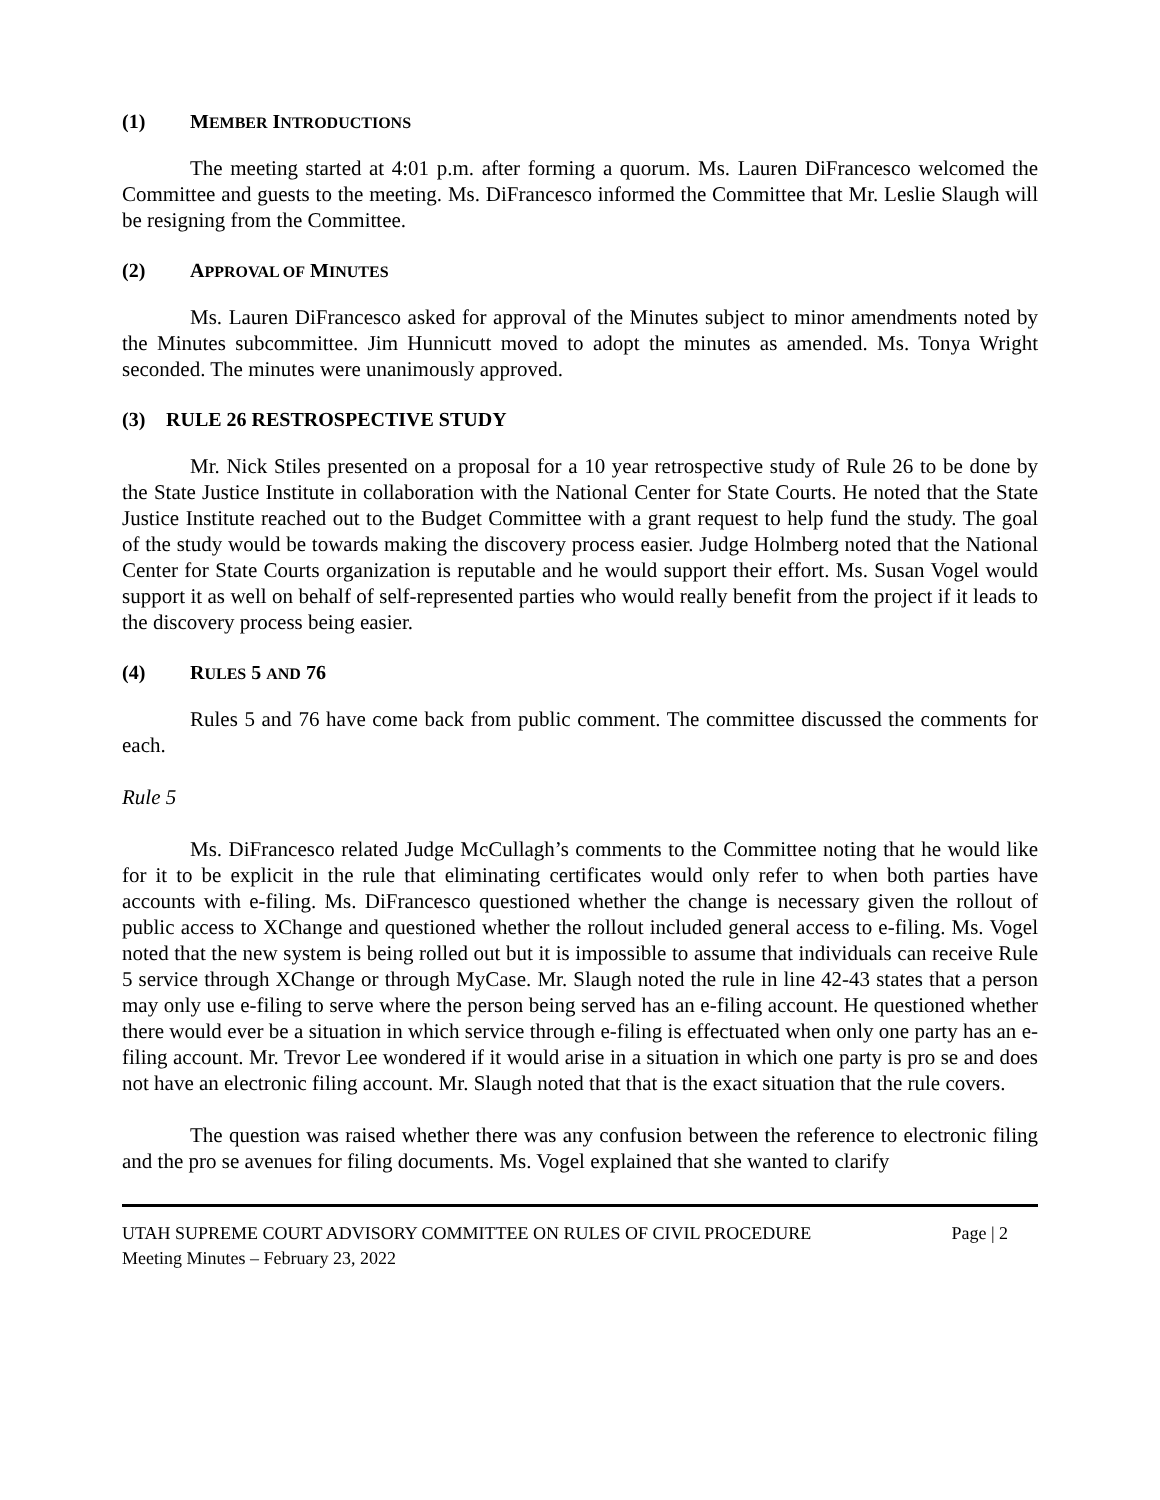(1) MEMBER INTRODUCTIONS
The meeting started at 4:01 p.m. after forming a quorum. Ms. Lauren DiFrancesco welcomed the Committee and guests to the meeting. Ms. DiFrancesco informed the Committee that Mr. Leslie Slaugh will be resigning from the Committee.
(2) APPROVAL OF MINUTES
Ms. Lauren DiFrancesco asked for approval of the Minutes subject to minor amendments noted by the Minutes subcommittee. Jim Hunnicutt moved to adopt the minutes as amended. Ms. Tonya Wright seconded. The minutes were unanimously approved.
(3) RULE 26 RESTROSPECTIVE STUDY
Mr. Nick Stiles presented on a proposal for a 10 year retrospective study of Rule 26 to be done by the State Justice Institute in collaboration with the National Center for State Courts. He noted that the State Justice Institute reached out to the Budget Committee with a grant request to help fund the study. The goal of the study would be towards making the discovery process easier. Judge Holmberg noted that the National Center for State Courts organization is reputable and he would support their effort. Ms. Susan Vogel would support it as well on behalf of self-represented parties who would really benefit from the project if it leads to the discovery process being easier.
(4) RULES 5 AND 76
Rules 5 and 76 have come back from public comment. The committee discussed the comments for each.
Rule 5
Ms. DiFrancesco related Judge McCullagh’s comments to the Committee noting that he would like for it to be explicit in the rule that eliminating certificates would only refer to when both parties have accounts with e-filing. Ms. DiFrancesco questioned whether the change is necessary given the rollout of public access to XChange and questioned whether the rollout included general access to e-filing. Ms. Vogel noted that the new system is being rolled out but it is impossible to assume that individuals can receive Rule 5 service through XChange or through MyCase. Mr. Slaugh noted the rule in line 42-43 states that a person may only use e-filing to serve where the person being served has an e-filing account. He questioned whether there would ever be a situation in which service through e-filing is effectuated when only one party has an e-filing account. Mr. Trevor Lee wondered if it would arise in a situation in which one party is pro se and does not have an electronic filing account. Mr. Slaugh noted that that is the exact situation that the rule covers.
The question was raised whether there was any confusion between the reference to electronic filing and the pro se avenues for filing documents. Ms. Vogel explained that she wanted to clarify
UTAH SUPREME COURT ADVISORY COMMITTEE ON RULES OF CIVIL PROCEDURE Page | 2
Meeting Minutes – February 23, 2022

= = = = =

Problem requirements
Everything in the records above should be printed again exactly, except the pictures.

Result below
(1) MEMBER INTRODUCTIONS
The meeting started at 4:01 p.m. after forming a quorum. Ms. Lauren DiFrancesco welcomed the Committee and guests to the meeting. Ms. DiFrancesco informed the Committee that Mr. Leslie Slaugh will be resigning from the Committee.
(2) APPROVAL OF MINUTES
Ms. Lauren DiFrancesco asked for approval of the Minutes subject to minor amendments noted by the Minutes subcommittee. Jim Hunnicutt moved to adopt the minutes as amended. Ms. Tonya Wright seconded. The minutes were unanimously approved.
(3) RULE 26 RESTROSPECTIVE STUDY
Mr. Nick Stiles presented on a proposal for a 10 year retrospective study of Rule 26 to be done by the State Justice Institute in collaboration with the National Center for State Courts. He noted that the State Justice Institute reached out to the Budget Committee with a grant request to help fund the study. The goal of the study would be towards making the discovery process easier. Judge Holmberg noted that the National Center for State Courts organization is reputable and he would support their effort. Ms. Susan Vogel would support it as well on behalf of self-represented parties who would really benefit from the project if it leads to the discovery process being easier.
(4) RULES 5 AND 76
Rules 5 and 76 have come back from public comment. The committee discussed the comments for each.
Rule 5
Ms. DiFrancesco related Judge McCullagh’s comments to the Committee noting that he would like for it to be explicit in the rule that eliminating certificates would only refer to when both parties have accounts with e-filing. Ms. DiFrancesco questioned whether the change is necessary given the rollout of public access to XChange and questioned whether the rollout included general access to e-filing. Ms. Vogel noted that the new system is being rolled out but it is impossible to assume that individuals can receive Rule 5 service through XChange or through MyCase. Mr. Slaugh noted the rule in line 42-43 states that a person may only use e-filing to serve where the person being served has an e-filing account. He questioned whether there would ever be a situation in which service through e-filing is effectuated when only one party has an e-filing account. Mr. Trevor Lee wondered if it would arise in a situation in which one party is pro se and does not have an electronic filing account. Mr. Slaugh noted that that is the exact situation that the rule covers.
The question was raised whether there was any confusion between the reference to electronic filing and the pro se avenues for filing documents. Ms. Vogel explained that she wanted to clarify
UTAH SUPREME COURT ADVISORY COMMITTEE ON RULES OF CIVIL PROCEDURE Page | 2
Meeting Minutes – February 23, 2022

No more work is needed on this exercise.